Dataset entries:
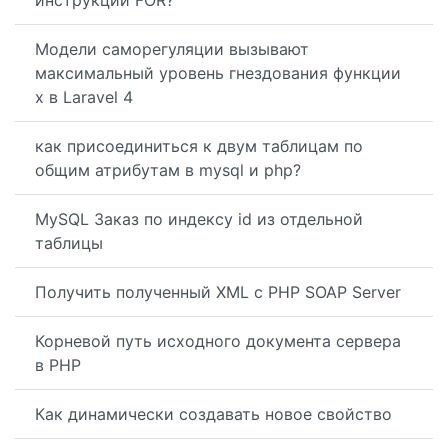
инструкции FOR?
Модели саморегуляции вызывают
максимальный уровень гнездования функции
x в Laravel 4
как присоединиться к двум таблицам по
общим атрибутам в mysql и php?
MySQL Заказ по индексу id из отдельной
таблицы
Получить полученный XML с PHP SOAP Server
Корневой путь исходного документа сервера
в PHP
Как динамически создавать новое свойство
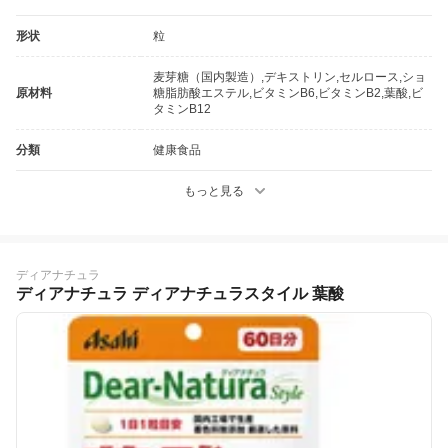
形状
粒
麦芽糖（国内製造）,デキストリン,セルロース,ショ
原材料
糖脂肪酸エステル,ビタミンB6,ビタミンB2,葉酸,ビ
タミンB12
分類
健康食品
もっと見る
ディアナチュラ
ディアナチュラ ディアナチュラスタイル 葉酸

== The problem ==
Give the lines of the entries above exactly as they appear, leaving out each picture.

== Your response ==
инструкции FOR?
Модели саморегуляции вызывают
максимальный уровень гнездования функции
x в Laravel 4
как присоединиться к двум таблицам по
общим атрибутам в mysql и php?
MySQL Заказ по индексу id из отдельной
таблицы
Получить полученный XML с PHP SOAP Server
Корневой путь исходного документа сервера
в PHP
Как динамически создавать новое свойство
形状
粒
麦芽糖（国内製造）,デキストリン,セルロース,ショ
原材料
糖脂肪酸エステル,ビタミンB6,ビタミンB2,葉酸,ビ
タミンB12
分類
健康食品
もっと見る
ディアナチュラ
ディアナチュラ ディアナチュラスタイル 葉酸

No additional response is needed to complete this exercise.